Chancellor Cheryl Hyman they would affect administrators, as the district tries to consolidate some workers from its seven colleges.
And...New Chicago Public Schools Budget: Layoffs, Furlough Days, And Larger Class Sizes To Make Ends Meet
Chicago Sun-Times | Fran Spielman | 04/16/09
About 1,200 city school workers will receive layoff notices this week, and principals will begin sharing the budget pain via pay freezes and six furlough days, as Chicago Public Schools officials move today to plug their remaining $370 million deficit.
"As outlined in the preliminary budget, the City will continue to generate $70 million in savings next year through union agreements and the extension of unpaid holidays and furloughs for non-union employees. Additionally, non-union employees will not receive a cost-of-living increase in 2010 for a savings of $6 million."hiring freezes...
"Among many steps to balance the budget Daley said the City will...continue the freeze on non-safety hiring, which has been in effect since 2008, saving an estimated $20 million in 2011."
benefit cuts and unpaid furlough days.
Daley plans new round of furlough days, wage freeze
October 19, 2009
In an effort to save money next year, Mayor Richard Daley today said he will order non-union employees to take off 24 days without pay next year and won't give them cost-of-living raises, saving $26 million.
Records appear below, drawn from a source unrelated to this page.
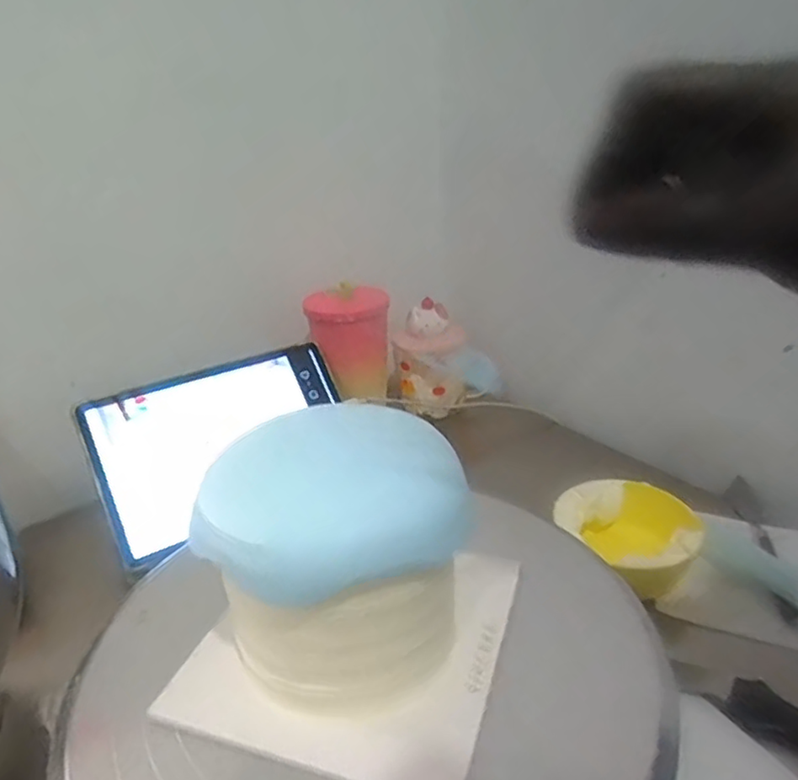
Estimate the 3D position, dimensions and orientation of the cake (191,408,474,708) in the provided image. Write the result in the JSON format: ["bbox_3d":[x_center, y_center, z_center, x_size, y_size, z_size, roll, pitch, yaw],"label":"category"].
[{"bbox_3d":[-0.023,0.072,0.283,0.111,0.100,0.097,0,26,7],"label":"cake"}]

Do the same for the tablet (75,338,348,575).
[{"bbox_3d":[-0.169,0.053,0.631,0.249,0.161,0.011,-19,-13,-27],"label":"tablet"}]

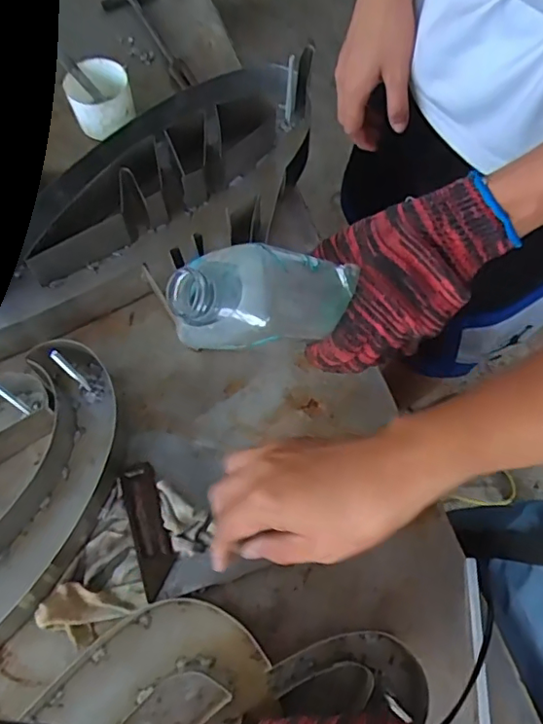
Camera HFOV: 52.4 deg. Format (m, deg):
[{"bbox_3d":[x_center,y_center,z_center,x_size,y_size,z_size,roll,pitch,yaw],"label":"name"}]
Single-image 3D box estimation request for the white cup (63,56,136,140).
[{"bbox_3d":[-0.184,-0.285,0.604,0.065,0.055,0.067,0,69,0],"label":"white cup"}]

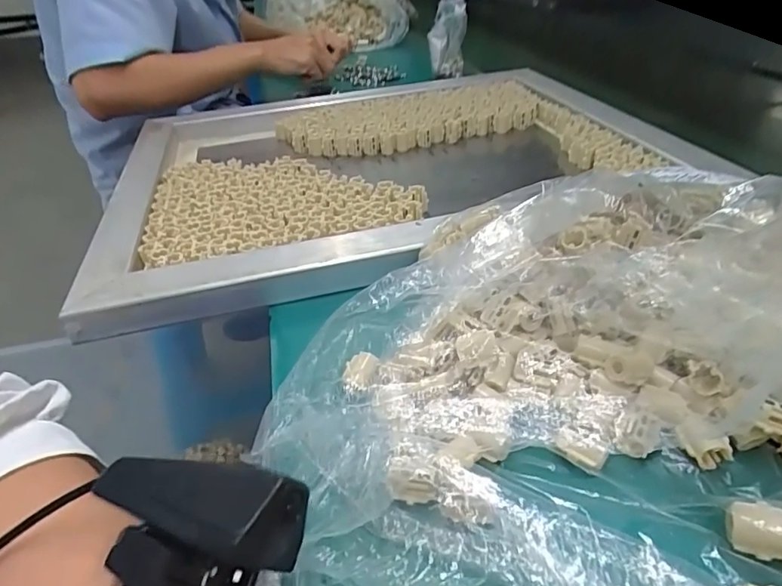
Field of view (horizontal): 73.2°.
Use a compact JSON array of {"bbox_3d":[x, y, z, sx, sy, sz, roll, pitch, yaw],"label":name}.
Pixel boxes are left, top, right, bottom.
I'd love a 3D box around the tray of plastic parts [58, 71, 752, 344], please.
[{"bbox_3d":[0.002,-0.132,0.538,0.527,0.046,0.399,-11,36,-10],"label":"tray of plastic parts"}]

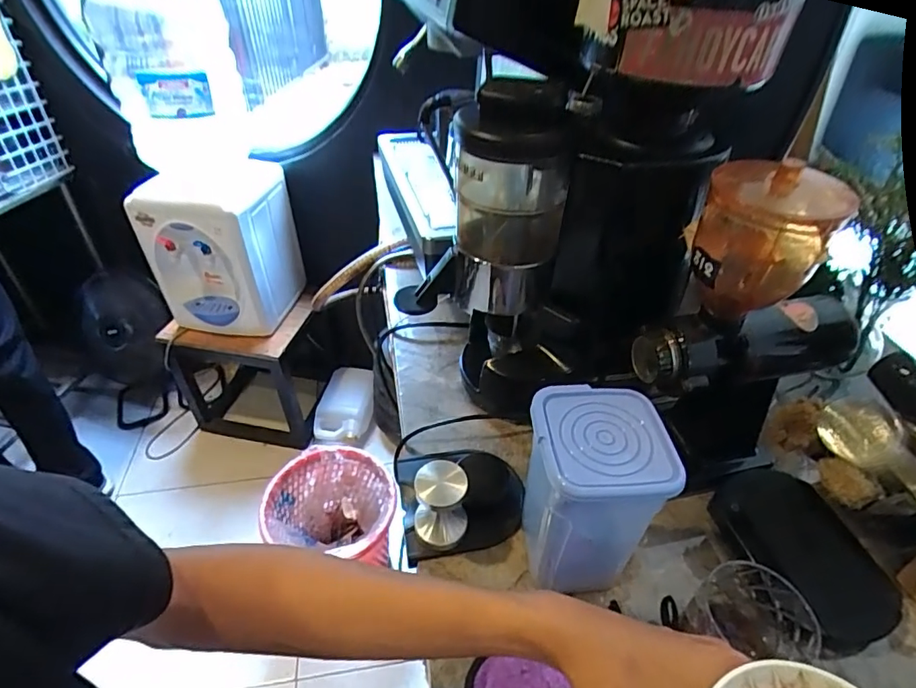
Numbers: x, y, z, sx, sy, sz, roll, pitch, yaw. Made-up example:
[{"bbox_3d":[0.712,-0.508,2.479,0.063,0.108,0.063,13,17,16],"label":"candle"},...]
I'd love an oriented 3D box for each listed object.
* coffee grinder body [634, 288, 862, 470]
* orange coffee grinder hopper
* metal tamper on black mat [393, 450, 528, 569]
[{"bbox_3d":[0.297,-0.002,0.503,0.225,0.061,0.064,-6,42,-9],"label":"coffee grinder body"},{"bbox_3d":[0.258,-0.090,0.436,0.097,0.131,0.104,17,43,17],"label":"orange coffee grinder hopper"},{"bbox_3d":[0.002,0.143,0.541,0.129,0.093,0.121,-7,42,-10],"label":"metal tamper on black mat"}]

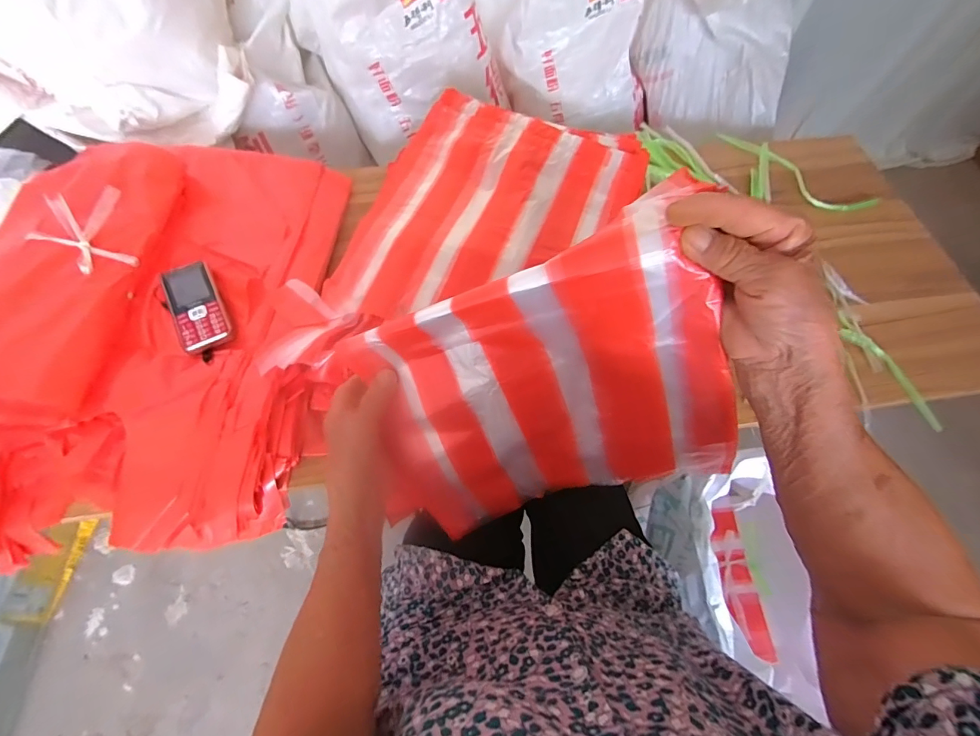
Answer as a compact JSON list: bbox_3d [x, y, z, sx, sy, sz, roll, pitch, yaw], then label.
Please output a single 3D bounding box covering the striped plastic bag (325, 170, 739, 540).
[{"bbox_3d":[0.040,0.033,0.363,0.303,0.250,0.054,-22,31,23],"label":"striped plastic bag"}]

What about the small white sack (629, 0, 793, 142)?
[{"bbox_3d":[0.445,-0.633,0.834,0.321,0.257,0.139,25,66,8],"label":"small white sack"}]

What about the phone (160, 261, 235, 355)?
[{"bbox_3d":[-0.353,-0.077,0.503,0.055,0.010,0.126,-29,70,-16],"label":"phone"}]

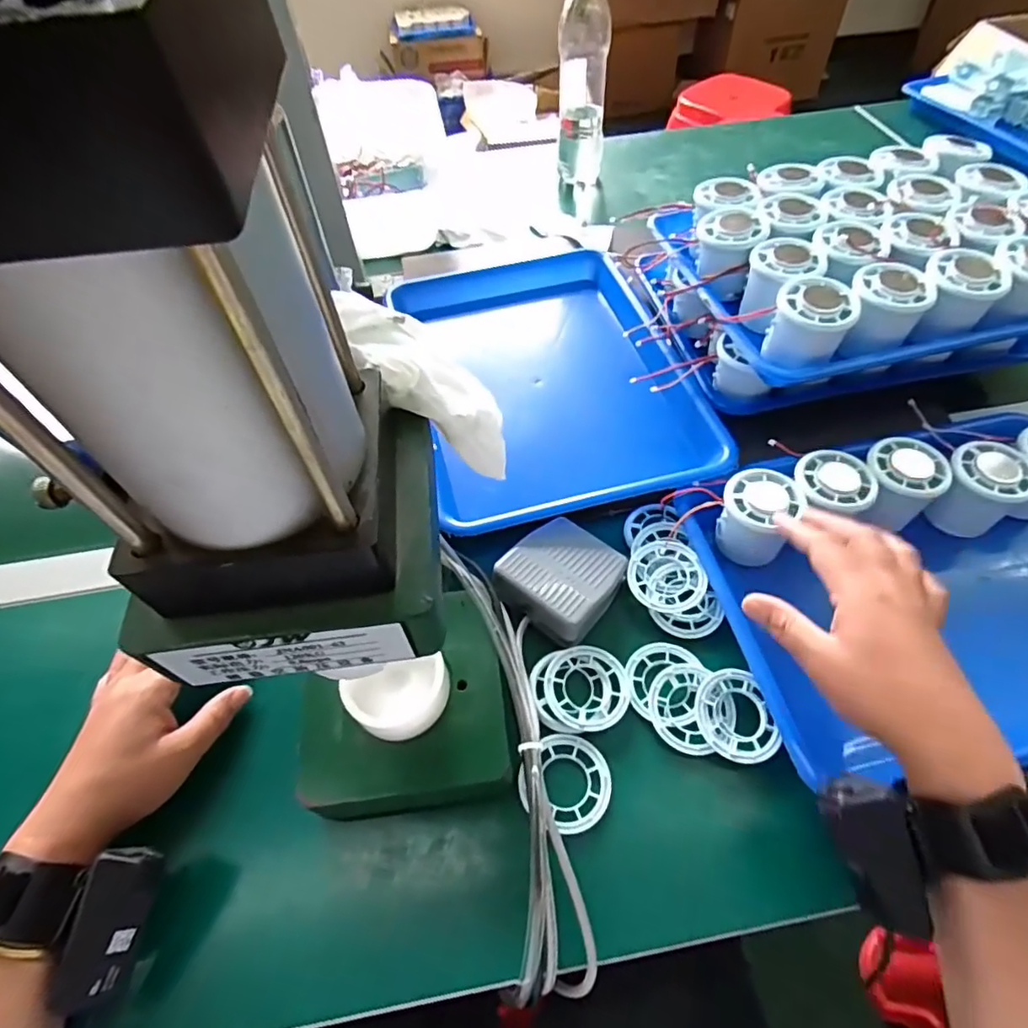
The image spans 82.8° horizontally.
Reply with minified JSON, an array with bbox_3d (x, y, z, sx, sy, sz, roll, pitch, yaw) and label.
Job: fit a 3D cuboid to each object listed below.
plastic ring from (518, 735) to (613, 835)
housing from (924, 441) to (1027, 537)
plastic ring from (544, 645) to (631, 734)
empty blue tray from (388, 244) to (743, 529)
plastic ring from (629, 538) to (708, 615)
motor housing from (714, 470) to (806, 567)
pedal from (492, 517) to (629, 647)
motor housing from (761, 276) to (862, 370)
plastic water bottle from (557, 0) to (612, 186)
[{"bbox_3d":[0.034,0.169,0.366,0.053,0.009,0.056,-1,55,2],"label":"plastic ring"},{"bbox_3d":[0.354,-0.017,0.447,0.052,0.060,0.052,-39,62,-22],"label":"housing"},{"bbox_3d":[0.049,0.118,0.394,0.055,0.008,0.057,-1,55,2],"label":"plastic ring"},{"bbox_3d":[0.025,-0.136,0.549,0.238,0.035,0.344,-14,55,-7],"label":"empty blue tray"},{"bbox_3d":[0.114,0.045,0.434,0.055,0.006,0.056,-4,60,6],"label":"plastic ring"},{"bbox_3d":[0.182,0.004,0.442,0.053,0.058,0.053,25,60,19],"label":"motor housing"},{"bbox_3d":[0.035,0.046,0.434,0.077,0.032,0.082,32,62,22],"label":"pedal"},{"bbox_3d":[0.223,-0.143,0.440,0.052,0.050,0.051,25,60,19],"label":"motor housing"},{"bbox_3d":[0.088,-0.540,0.735,0.062,0.219,0.067,0,55,3],"label":"plastic water bottle"}]

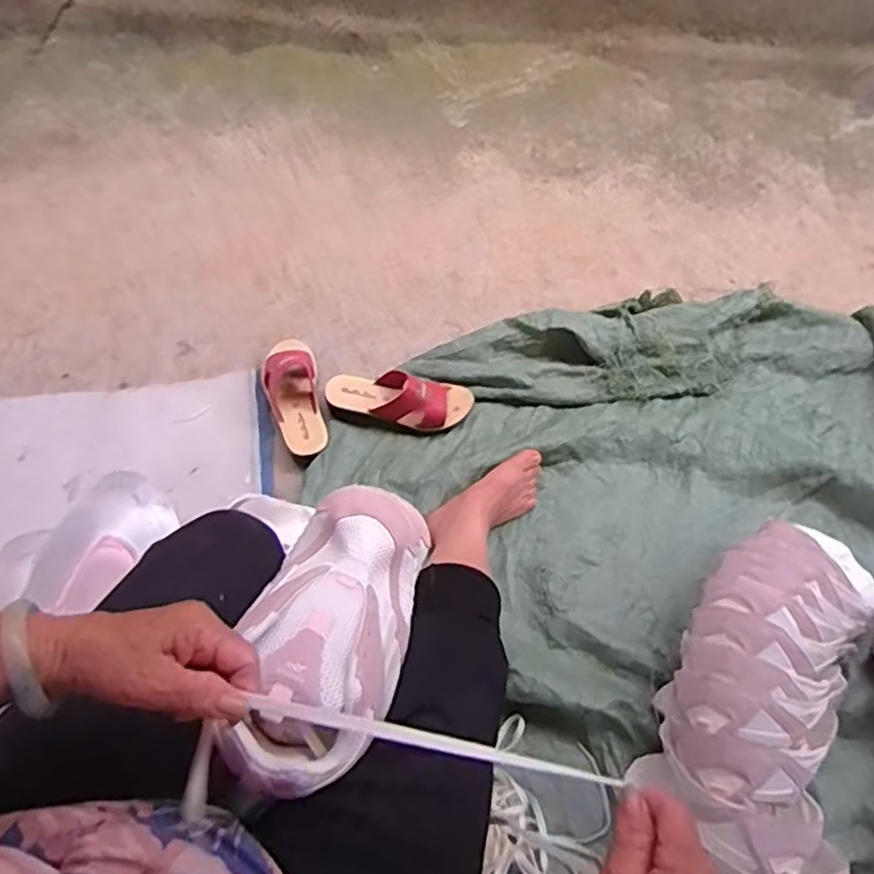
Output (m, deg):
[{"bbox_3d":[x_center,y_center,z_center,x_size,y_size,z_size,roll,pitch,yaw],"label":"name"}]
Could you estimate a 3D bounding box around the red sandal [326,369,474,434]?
[{"bbox_3d":[-0.059,-0.066,1.093,0.228,0.068,0.089,9,56,1],"label":"red sandal"}]

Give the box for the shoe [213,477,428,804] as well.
[{"bbox_3d":[-0.083,0.149,0.559,0.117,0.087,0.248,15,49,5],"label":"shoe"}]

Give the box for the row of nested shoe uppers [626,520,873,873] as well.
[{"bbox_3d":[0.382,0.320,0.835,0.202,0.144,0.449,19,62,7],"label":"row of nested shoe uppers"}]

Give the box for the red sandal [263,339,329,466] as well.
[{"bbox_3d":[-0.224,-0.065,1.080,0.085,0.058,0.227,-9,58,-11],"label":"red sandal"}]

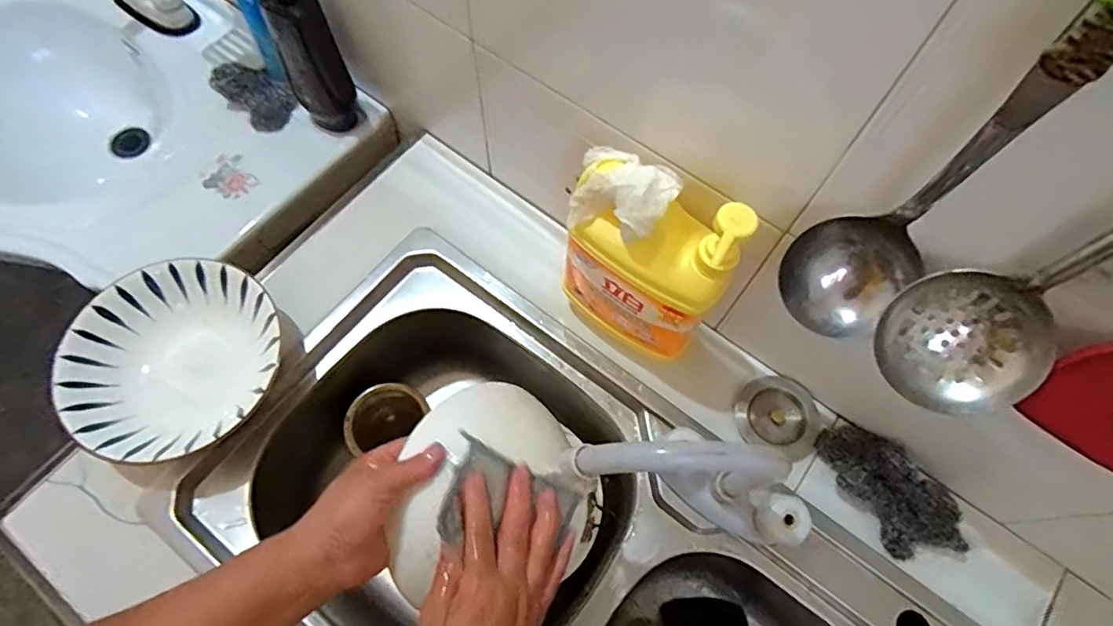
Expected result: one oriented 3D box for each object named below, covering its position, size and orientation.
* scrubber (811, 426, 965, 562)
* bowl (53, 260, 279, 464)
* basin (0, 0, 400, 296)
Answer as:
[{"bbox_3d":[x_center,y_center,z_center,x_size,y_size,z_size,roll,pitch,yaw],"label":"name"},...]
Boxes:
[{"bbox_3d":[0.325,0.169,0.566,0.078,0.029,0.142,-32,71,-14],"label":"scrubber"},{"bbox_3d":[-0.375,0.048,0.585,0.199,0.046,0.204,1,67,-1],"label":"bowl"},{"bbox_3d":[-0.672,-0.284,0.839,0.771,0.169,0.445,36,71,13],"label":"basin"}]

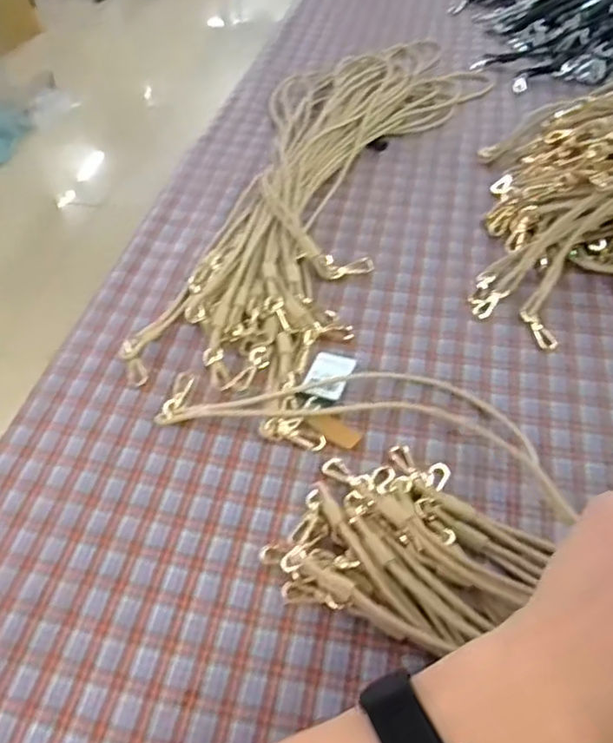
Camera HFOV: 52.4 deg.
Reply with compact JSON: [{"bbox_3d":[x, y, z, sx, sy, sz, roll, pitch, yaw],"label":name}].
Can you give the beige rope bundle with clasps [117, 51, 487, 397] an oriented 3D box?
[{"bbox_3d":[0.025,-0.204,0.613,0.201,0.030,0.562,14,52,14],"label":"beige rope bundle with clasps"}]

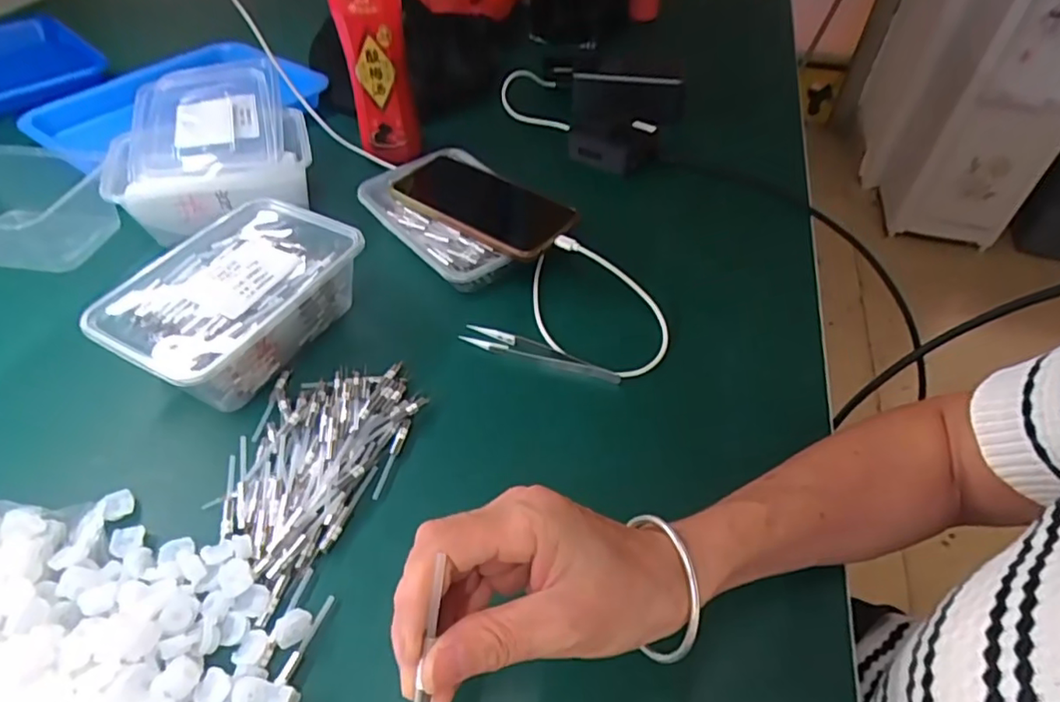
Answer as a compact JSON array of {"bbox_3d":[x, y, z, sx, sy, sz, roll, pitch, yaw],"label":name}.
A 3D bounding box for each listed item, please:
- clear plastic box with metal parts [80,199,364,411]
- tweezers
[{"bbox_3d":[-0.212,-0.035,0.439,0.120,0.062,0.170,21,50,18],"label":"clear plastic box with metal parts"},{"bbox_3d":[0.006,0.002,0.445,0.124,0.010,0.017,19,49,16],"label":"tweezers"}]

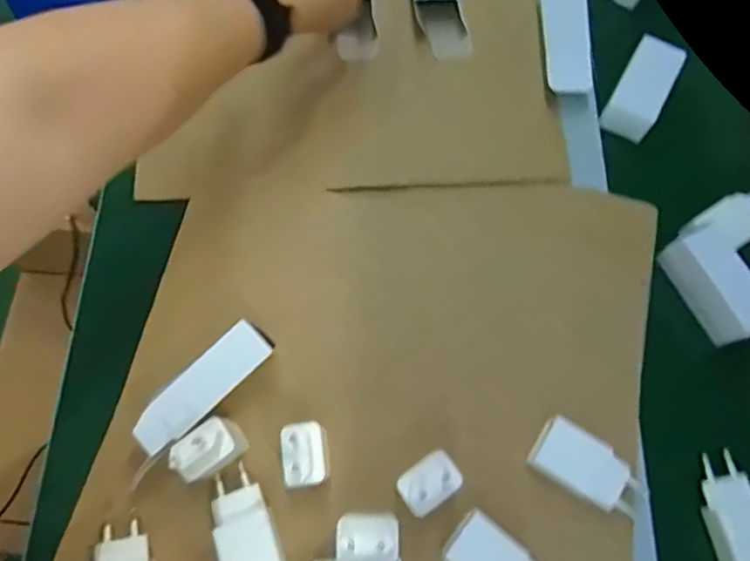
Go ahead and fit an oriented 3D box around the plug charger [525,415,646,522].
[{"bbox_3d":[0.151,0.134,0.374,0.083,0.025,0.040,32,74,10],"label":"plug charger"}]

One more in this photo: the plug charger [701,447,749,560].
[{"bbox_3d":[0.266,0.170,0.387,0.041,0.025,0.079,-9,72,-3],"label":"plug charger"}]

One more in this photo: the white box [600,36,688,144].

Also, to make up for these massive loses in productive capacity, the workloads of those who survive the periodic decimations have effectively doubled. No one will say it out loud of course, and the City, at least, has very strict public policies about working on furlough days, but everyone knows (wink/wink) what is expected of them, and everyone knows what the consequences are if the ever-rising tide of work does not get done to the Hall's satisfaction.
In better times, budget gnomes can play lots of complex games with various funding sources and accounting tricks to meet legal requirements while insulating management from taking any real hits by make positions appear and disappear like virtual particles. But these are not better time, and at least at the City, everyone from Fifth Floor down to the shoeshine guys in the lobby knows the situation is Very Fucking Bad -- worse than it has ever been -- and is only going to go sharply downhill from here.
(Except of course if you are in The Club --
-- in which case you are still fucking golden.)
From the Sun-Times:Connected city worker spared in merger, layoffs
Never knew she had clout, Special Events director says
October 22, 2010
BY FRAN SPIELMAN City Hall Reporter
Clout apparently still counts in City Hall jobs -- despite Mayor Daley's promise to implement a personnel system free of politics in the wake of a hiring scandal that cost taxpayers $12 million to compensate victims of the city's rigged hiring system.
The wife of a former Democratic ward boss -- who also happens to be the daughter-in-law of a former alderman -- has survived a departmental merger that will eliminate 13 jobs and force nine layoffs.
Maureen Volini was a $73,752 administrative services officer for the Mayor's Office of Special Events.
Now that Daley's final budget is merging Special Events with the Department of Cultural Affairs, Volini has avoided the ax with a transfer to the Department of Procurement Services.
...
All of which is to say that, while I get that freezing federal salaries sucks, if you're expecting a lot of tears of betrayal to be shed over it, I suggest you take it up with some sleep-deprived, stress-sickened city worker who is in their third year of having their financial security cut out from underneath them...while doing twice the work they were hired to do...for a boss who has made it clear that more layoffs are on the way...and consider themselves one of the lucky ones.